# EXERCISE MATERIALS start
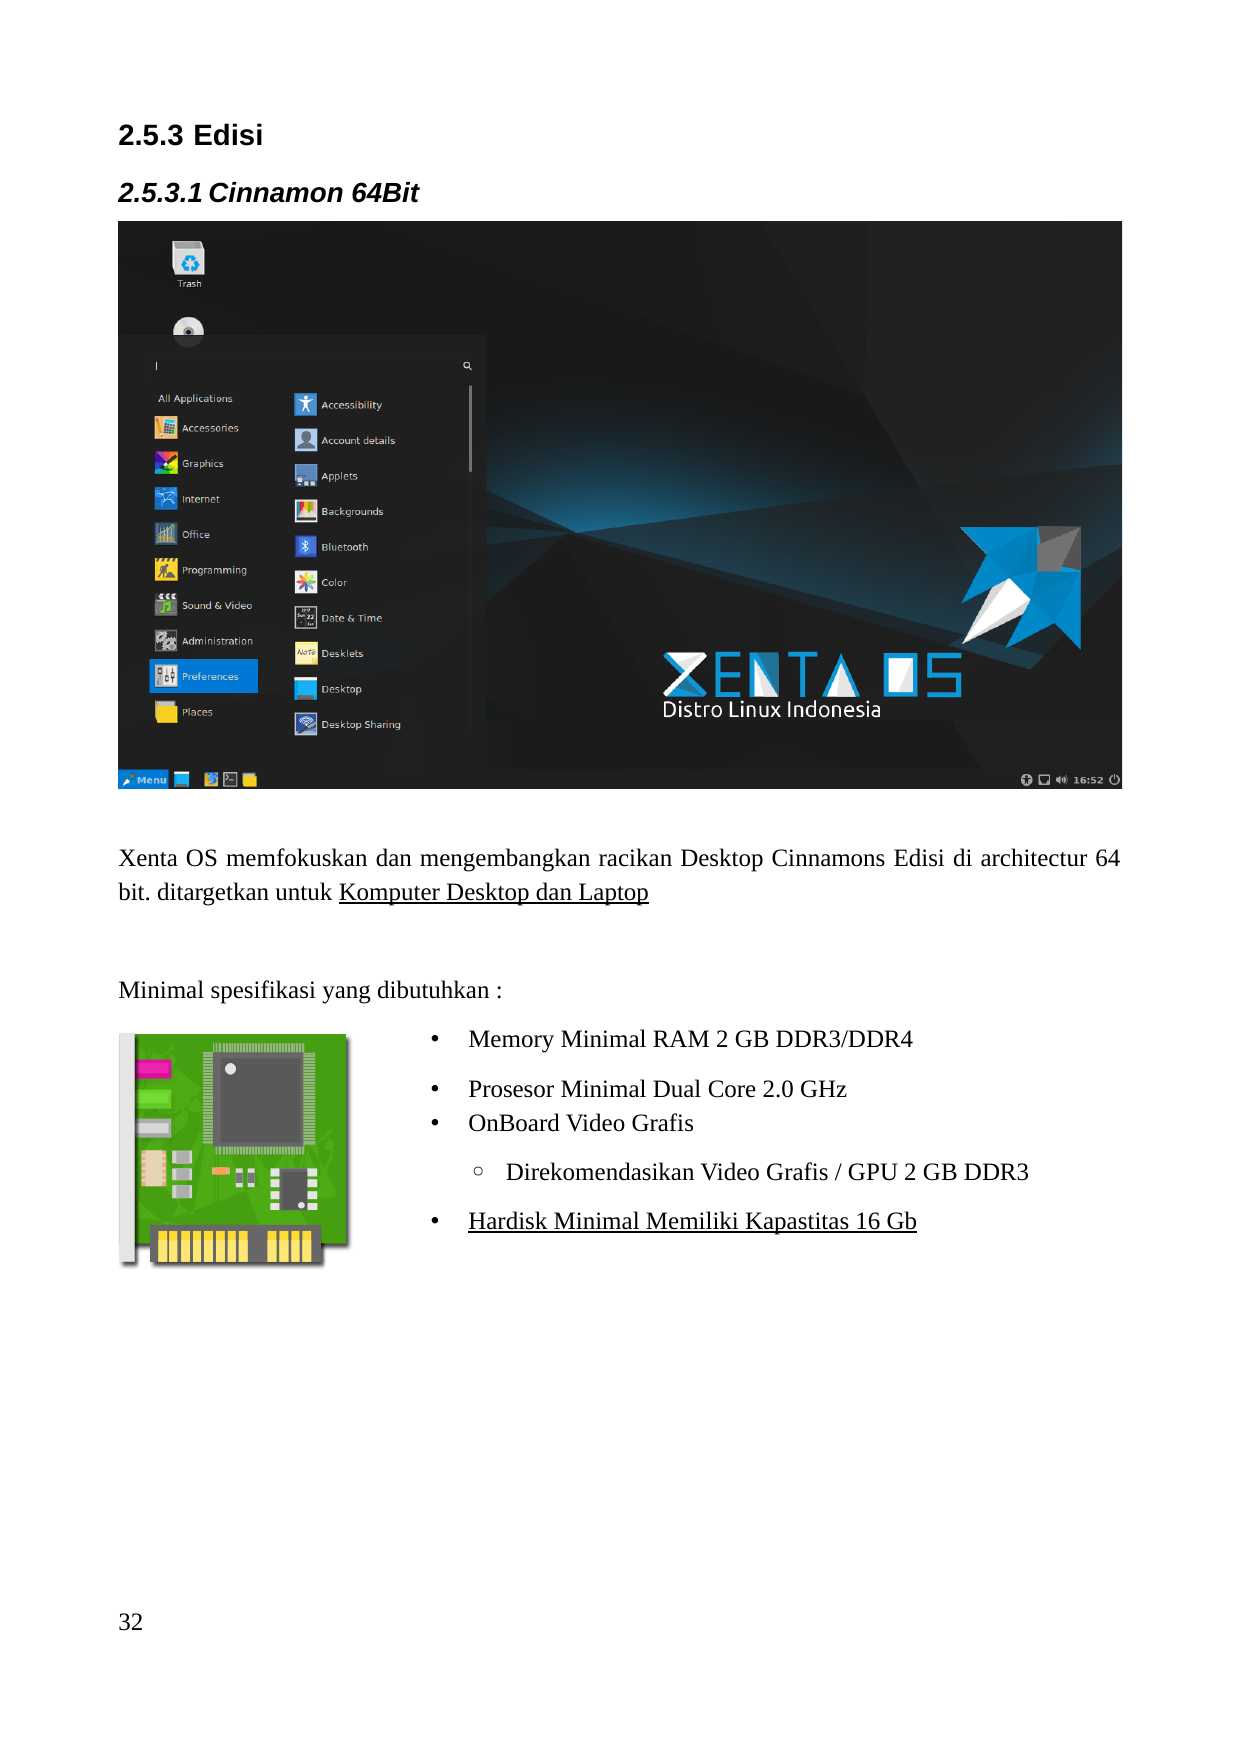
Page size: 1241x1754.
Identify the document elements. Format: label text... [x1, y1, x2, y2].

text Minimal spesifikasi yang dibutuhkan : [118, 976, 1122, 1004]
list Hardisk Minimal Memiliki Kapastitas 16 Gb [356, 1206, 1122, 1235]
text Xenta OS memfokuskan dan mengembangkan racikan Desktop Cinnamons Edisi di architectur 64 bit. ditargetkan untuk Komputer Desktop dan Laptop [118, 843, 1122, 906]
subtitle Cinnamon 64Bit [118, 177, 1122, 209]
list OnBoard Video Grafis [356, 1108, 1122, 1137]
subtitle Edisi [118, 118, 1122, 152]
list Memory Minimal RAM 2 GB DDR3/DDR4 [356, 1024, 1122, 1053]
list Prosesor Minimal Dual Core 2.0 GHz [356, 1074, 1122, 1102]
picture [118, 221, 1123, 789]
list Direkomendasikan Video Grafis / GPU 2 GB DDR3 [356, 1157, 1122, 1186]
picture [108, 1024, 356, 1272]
# EXERCISE MATERIALS end
# EXERCISE MATERIALS start
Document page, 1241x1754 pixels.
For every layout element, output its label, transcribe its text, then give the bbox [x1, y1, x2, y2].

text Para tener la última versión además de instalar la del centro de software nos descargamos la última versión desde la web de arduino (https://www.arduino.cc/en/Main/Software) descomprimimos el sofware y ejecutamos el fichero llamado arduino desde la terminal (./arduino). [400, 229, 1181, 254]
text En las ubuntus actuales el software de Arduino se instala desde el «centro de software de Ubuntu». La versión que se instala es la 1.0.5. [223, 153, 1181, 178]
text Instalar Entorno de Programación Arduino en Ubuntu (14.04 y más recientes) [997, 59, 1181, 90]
# EXERCISE MATERIALS end
# EXERCISE MATERIALS start
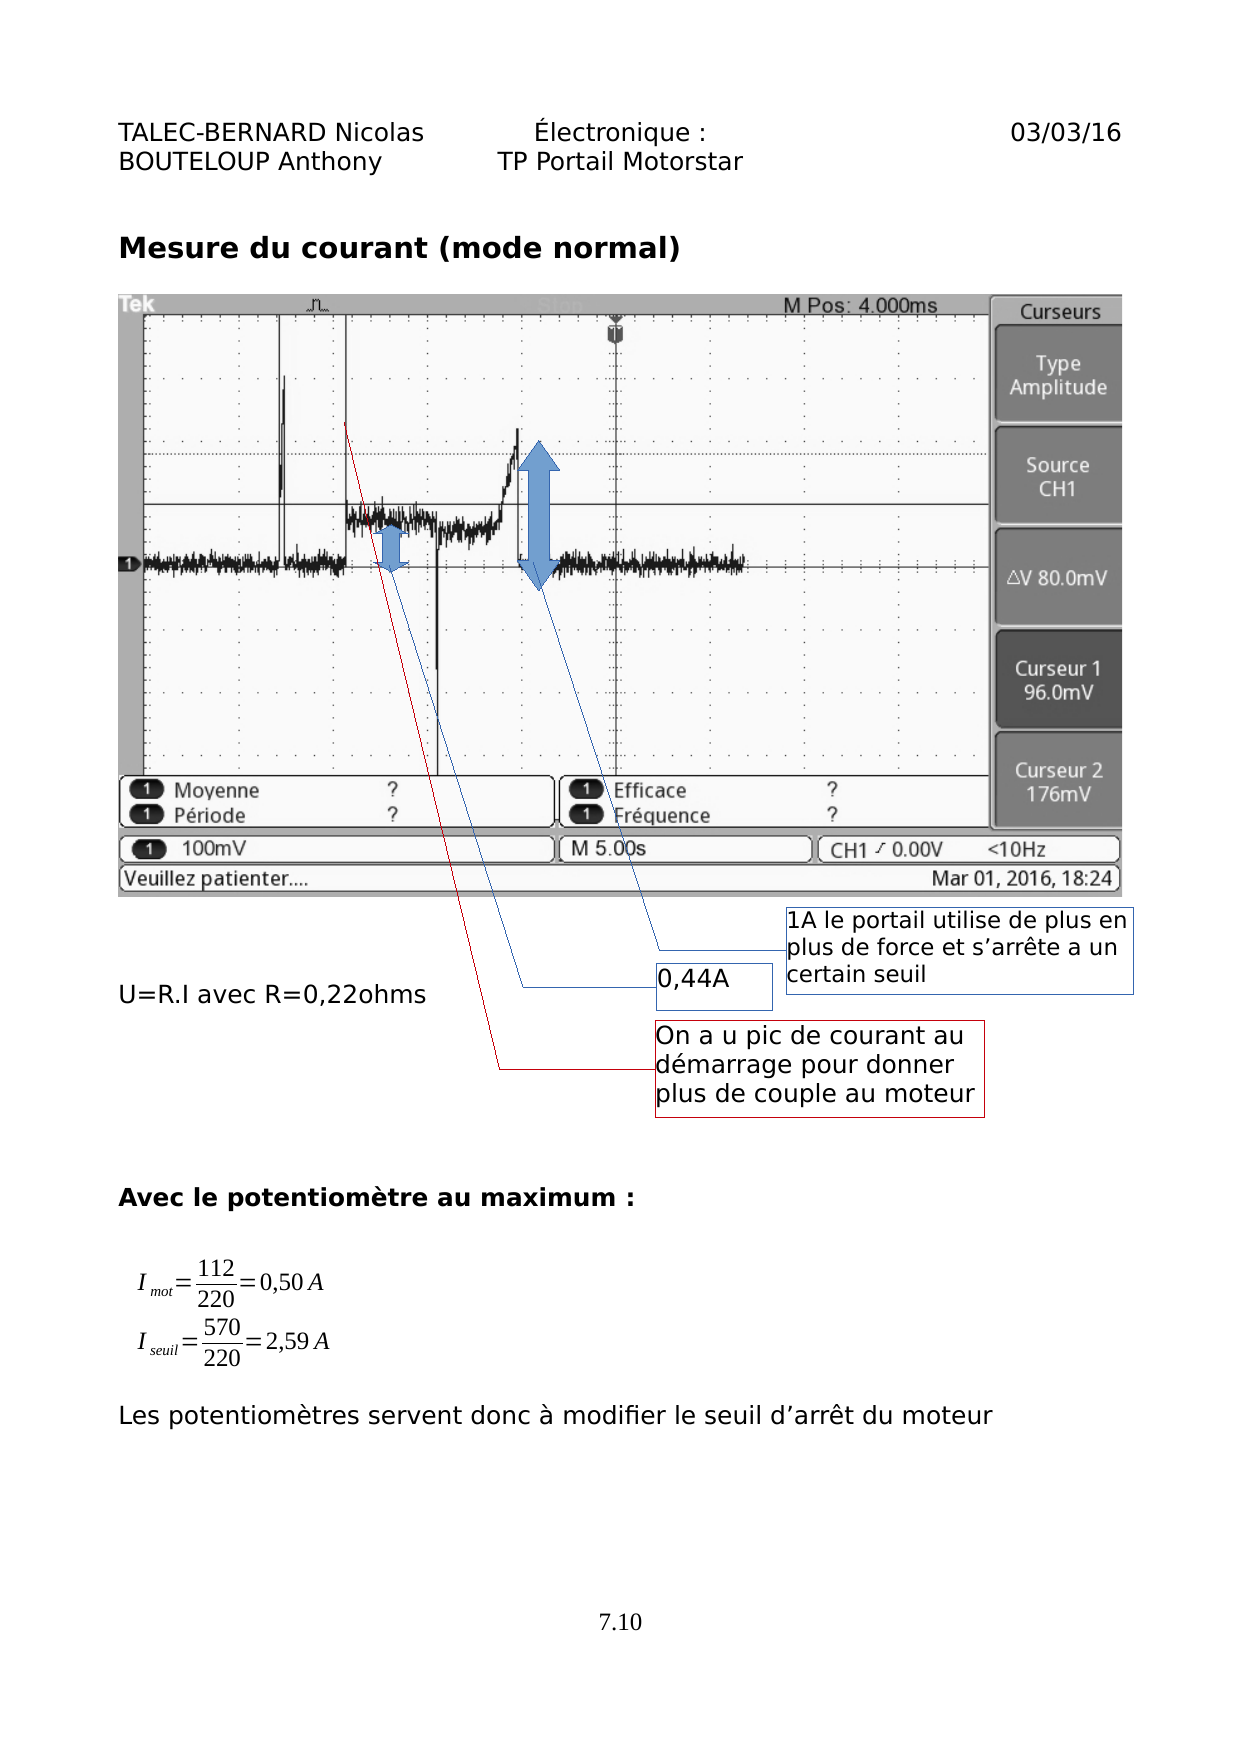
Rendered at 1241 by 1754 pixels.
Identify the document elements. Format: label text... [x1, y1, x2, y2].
# EXERCISE MATERIALS end
:: WHAT TO WORK ON ::
Return every line of the entries above that contains the string "Grafis". Matching is case-sensitive.

:: ANSWER TO THE EXERCISE ::
list OnBoard Video Grafis [356, 1108, 1122, 1137]
list Direkomendasikan Video Grafis / GPU 2 GB DDR3 [356, 1157, 1122, 1186]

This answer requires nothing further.